The official response (which is not entirely convincing)

Catholic theology has a ready answer: The Old and New Testaments are inseparable, One is a promise and the other a fulfillment; revelation is progressive. Jesus himself quotes the Psalms, he quotes Isaiah, and bases his teaching on Jewish tradition.

It's an answer that holds true for the Prophets, for the Psalms, for the history of the Covenant. But when you get to the passages of the extermination, the answer becomes: "“we need to contextualize, those were different times”. Right. Except that at that point you're implicitly admitting that certain texts are historically outdated. And if some parts of the Bible are outdated, the obvious question is: who decides which ones? Based on what criteria? Tradition? The magisterium? Common sense?

It is a door that the Church has never really wanted to open, because behind it there is an abyss of authority that needs to be reconsidered.

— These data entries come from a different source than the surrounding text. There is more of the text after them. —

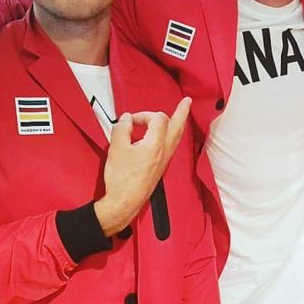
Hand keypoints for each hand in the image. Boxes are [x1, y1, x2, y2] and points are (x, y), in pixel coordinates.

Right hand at [94, 97, 191, 235]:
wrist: (125, 201)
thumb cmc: (121, 179)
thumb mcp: (116, 149)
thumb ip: (121, 129)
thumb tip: (126, 119)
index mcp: (155, 144)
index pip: (157, 118)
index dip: (143, 114)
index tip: (130, 120)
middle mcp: (164, 151)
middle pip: (178, 126)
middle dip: (182, 111)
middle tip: (187, 101)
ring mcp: (165, 159)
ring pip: (177, 136)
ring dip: (179, 123)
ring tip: (182, 114)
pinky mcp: (161, 166)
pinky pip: (172, 145)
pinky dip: (172, 135)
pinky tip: (168, 135)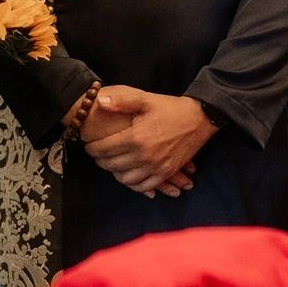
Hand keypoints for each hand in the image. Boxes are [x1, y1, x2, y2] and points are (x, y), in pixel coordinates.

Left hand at [77, 102, 193, 191]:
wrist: (199, 118)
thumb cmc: (170, 108)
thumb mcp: (145, 99)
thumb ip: (122, 102)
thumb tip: (100, 102)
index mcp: (136, 137)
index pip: (105, 149)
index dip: (93, 148)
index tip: (88, 145)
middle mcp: (144, 155)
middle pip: (112, 165)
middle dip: (101, 160)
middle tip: (97, 155)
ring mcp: (156, 167)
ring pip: (125, 179)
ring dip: (115, 173)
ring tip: (112, 164)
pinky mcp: (166, 172)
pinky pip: (144, 186)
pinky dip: (133, 184)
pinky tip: (128, 175)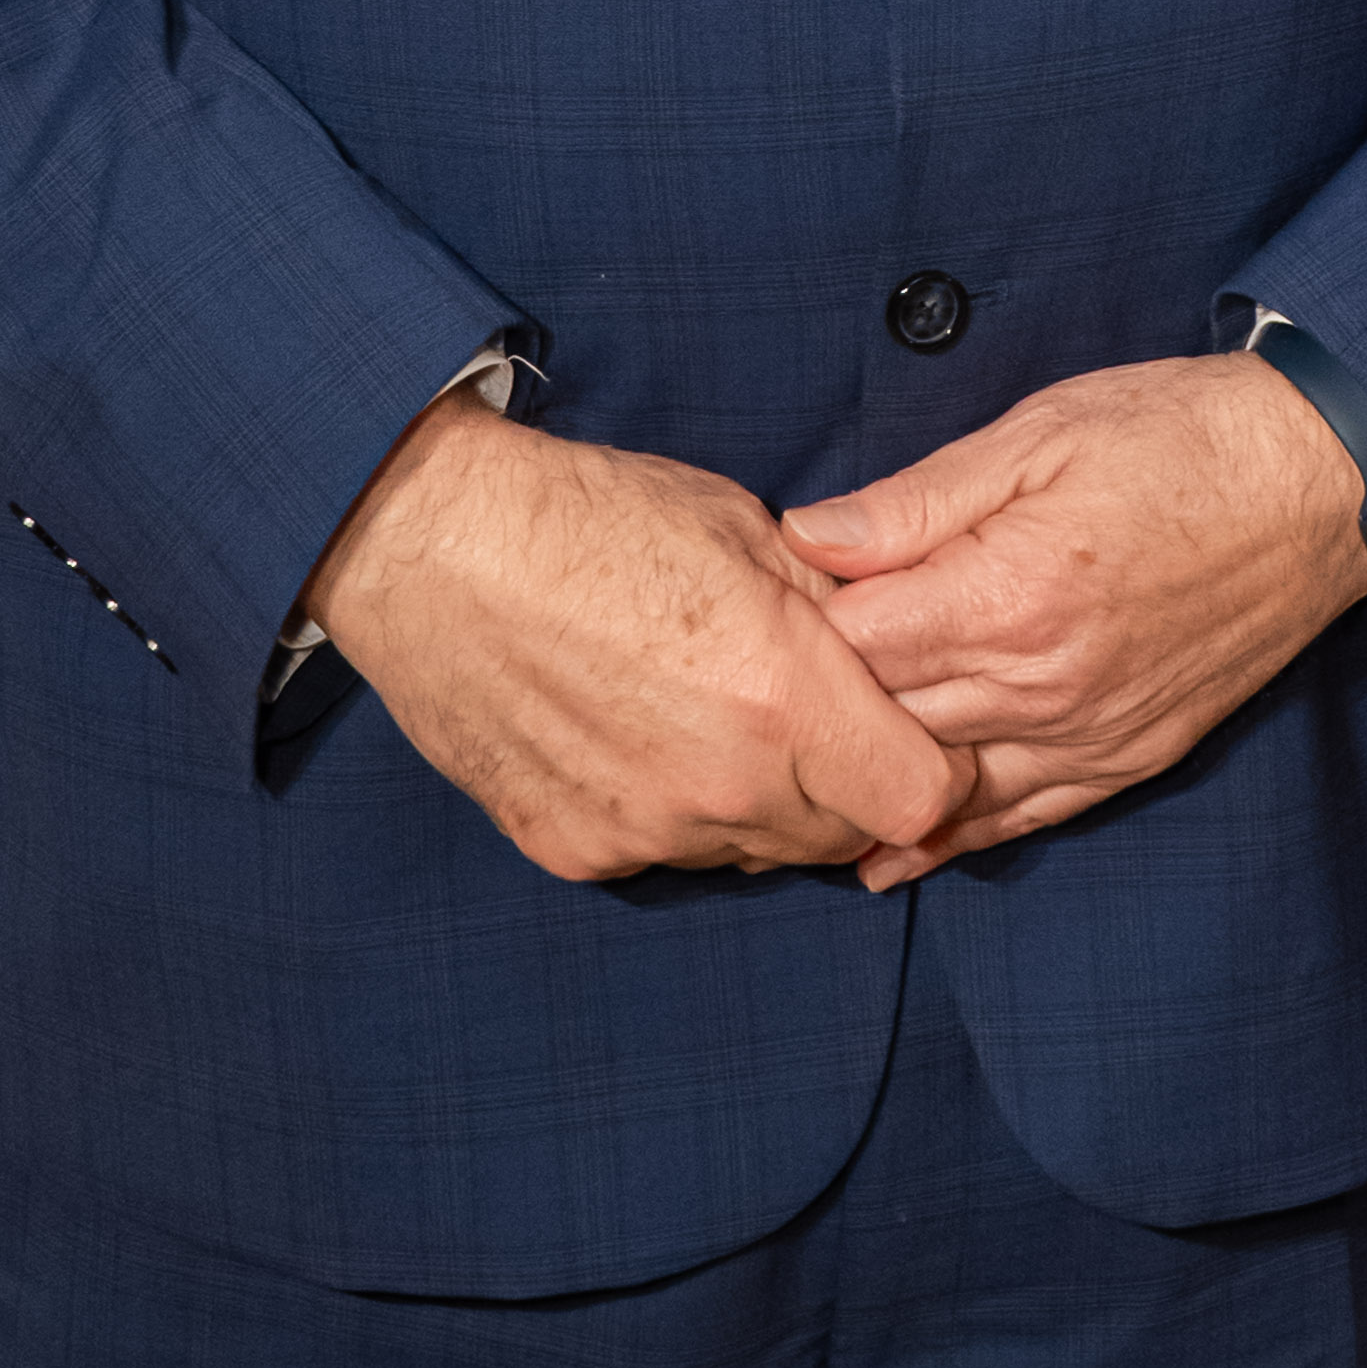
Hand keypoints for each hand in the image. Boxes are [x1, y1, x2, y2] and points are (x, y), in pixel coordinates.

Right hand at [305, 396, 973, 888]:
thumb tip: (903, 648)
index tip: (918, 731)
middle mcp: (721, 783)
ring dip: (760, 802)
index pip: (922, 798)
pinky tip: (637, 733)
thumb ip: (836, 608)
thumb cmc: (591, 516)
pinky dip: (672, 808)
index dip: (934, 767)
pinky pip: (664, 851)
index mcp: (782, 695)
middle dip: (850, 785)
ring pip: (752, 851)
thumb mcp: (745, 528)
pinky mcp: (576, 850)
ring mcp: (644, 829)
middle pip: (842, 834)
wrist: (432, 545)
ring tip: (712, 712)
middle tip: (816, 714)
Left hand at [778, 355, 1366, 891]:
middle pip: (889, 723)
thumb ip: (916, 501)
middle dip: (815, 716)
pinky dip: (955, 838)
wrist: (1317, 481)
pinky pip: (1027, 815)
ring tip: (785, 799)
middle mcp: (1047, 682)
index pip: (856, 646)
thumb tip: (808, 538)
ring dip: (869, 791)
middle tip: (748, 706)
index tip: (754, 615)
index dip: (794, 632)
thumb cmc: (1176, 434)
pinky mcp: (1133, 754)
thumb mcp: (1036, 433)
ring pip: (947, 786)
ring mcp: (1093, 731)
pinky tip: (894, 855)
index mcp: (1010, 593)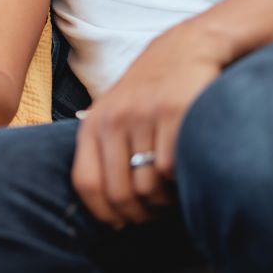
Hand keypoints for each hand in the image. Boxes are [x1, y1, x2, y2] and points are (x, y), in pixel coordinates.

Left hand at [71, 25, 225, 227]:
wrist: (185, 48)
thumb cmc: (149, 90)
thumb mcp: (114, 111)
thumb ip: (102, 148)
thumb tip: (102, 205)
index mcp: (94, 123)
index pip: (86, 183)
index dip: (103, 213)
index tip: (119, 223)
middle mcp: (115, 119)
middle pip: (120, 193)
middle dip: (138, 215)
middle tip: (152, 215)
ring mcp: (145, 116)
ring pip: (149, 186)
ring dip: (162, 201)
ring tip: (169, 193)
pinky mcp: (177, 113)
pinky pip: (173, 169)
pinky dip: (180, 181)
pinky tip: (183, 173)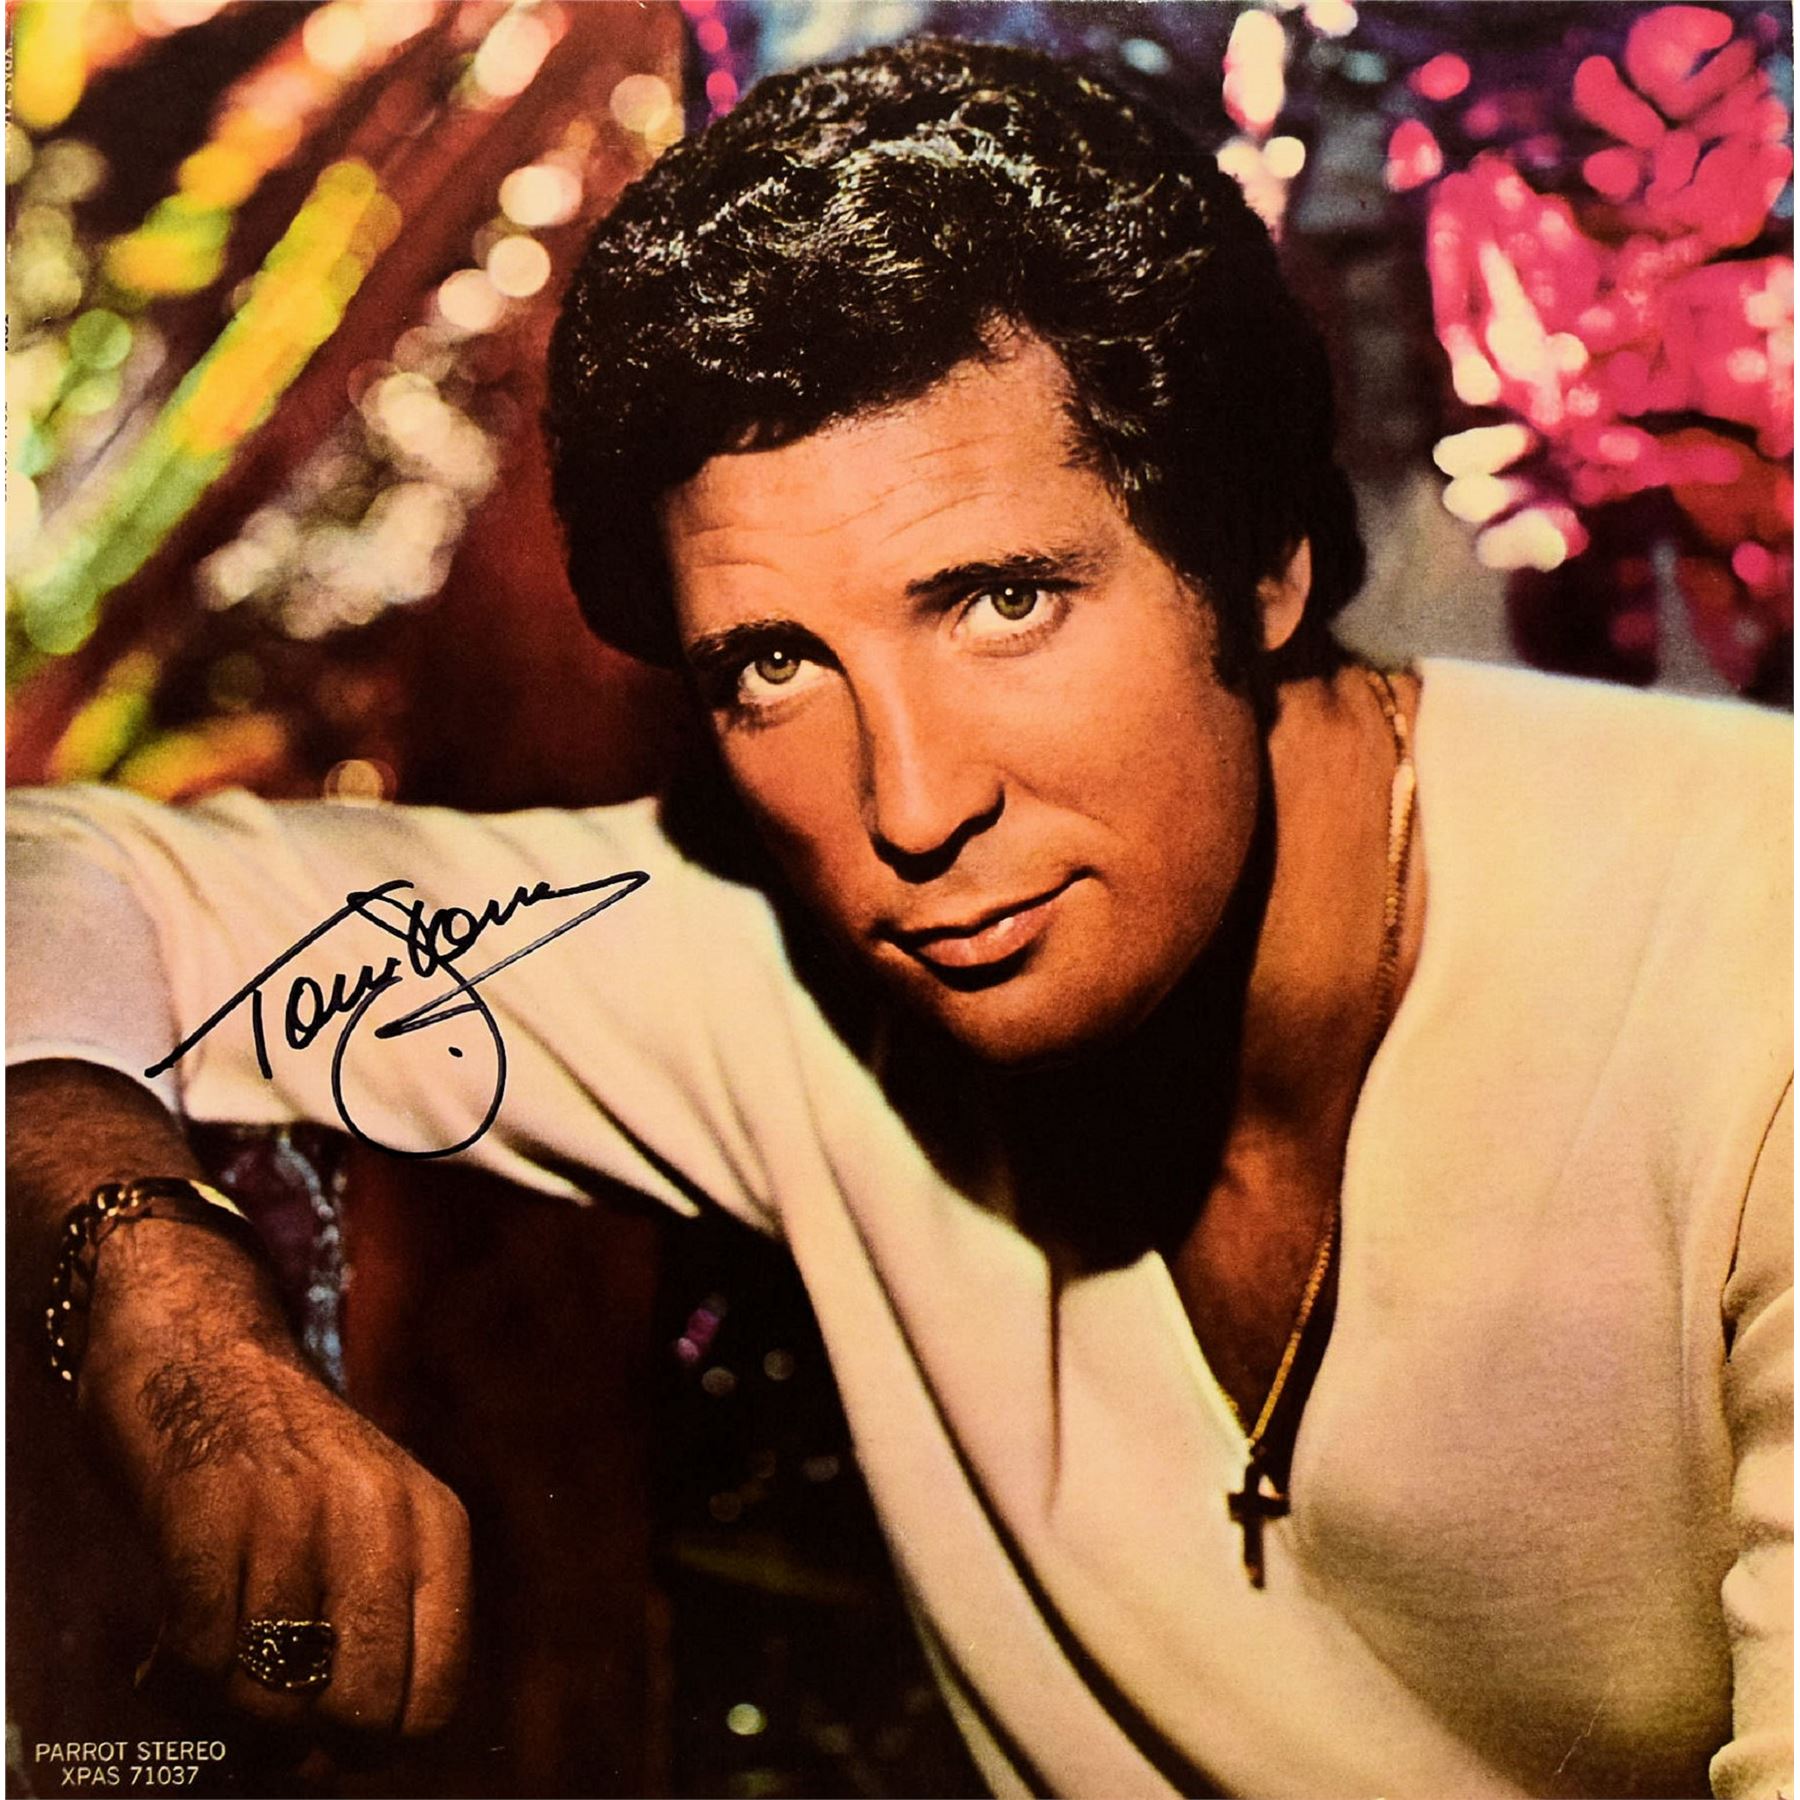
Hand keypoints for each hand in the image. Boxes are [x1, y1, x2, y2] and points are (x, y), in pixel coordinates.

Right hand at [79, 1224, 470, 1740]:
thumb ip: (380, 1620)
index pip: (435, 1695)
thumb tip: (352, 1763)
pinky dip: (175, 1677)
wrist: (200, 1348)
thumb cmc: (282, 1466)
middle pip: (359, 1708)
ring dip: (225, 1712)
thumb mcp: (370, 1523)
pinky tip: (161, 1657)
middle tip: (260, 1729)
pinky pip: (201, 1652)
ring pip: (271, 1693)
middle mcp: (378, 1512)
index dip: (377, 1747)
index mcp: (434, 1523)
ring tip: (205, 1678)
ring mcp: (294, 1506)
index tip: (330, 1746)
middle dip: (305, 1746)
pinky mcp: (208, 1505)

Christian politicians and the Gospel they forget

There's something else that's hard for me to ignore. As I write this post, I think of certain politicians—in Europe, in America, everywhere—who they declare themselves Christians, they quote the “Christian values”", they wave crucifixes during election campaigns, they have their pictures taken praying with contrite faces, and then they build walls, close ports, bomb, and invoke "Western Christian civilization" as a shield against those who are different. Let's face it, they don't do the Gospel any good. Jesus was quite clear on the subject of foreigners, the poor, the "last"“. But evidently they skip some pages of the book.

A way out: reading the OT through Jesus, not the other way around

I'm not advocating burning the Old Testament. I'm saying the Church should have the courage to officially do what many theologians already do tacitly: adopt a hierarchical reading, in which the Gospel is the main filter and not one of the many pieces of the puzzle.

It means recognizing that:

• The Psalms, the Prophets, the history of the Covenant remain fundamental — they are the context without which the Incarnation has no meaning

• Texts that glorify divine violence should be read as historical testimonies of an imperfect and tribal understanding of God, not as a normative word for the present

• Some pages of the Bible tell us more about how humans projected their desires for revenge through God than about God himself.

This isn't Marcionism. It's what anyone who reads the Bible with intellectual honesty already does. The problem is that the hierarchy will never admit it publicly, because it would raise an uncomfortable question: if that part is wrong, what authority guarantees the rest?

The knot that remains

Ultimately, the problem isn't just theological. Opening the door to systematic textual criticism means surrendering interpretive authority. It's not just a theological issue: authority isn't readily questioned, in any institution.

In the meantime, the Roman Observer In 2025, he found himself wondering how to read the Bible after the destruction of Gaza. A good question. A belated one, perhaps. But at least someone is asking it.

Jesus would probably have understood the question I asked at the beginning of this post.

Many, I suspect, will continue to file it away as “position already refuted in the 2nd century AD.”.

And meanwhile, the world continues to burn. With a few verses from the Old Testament in hand.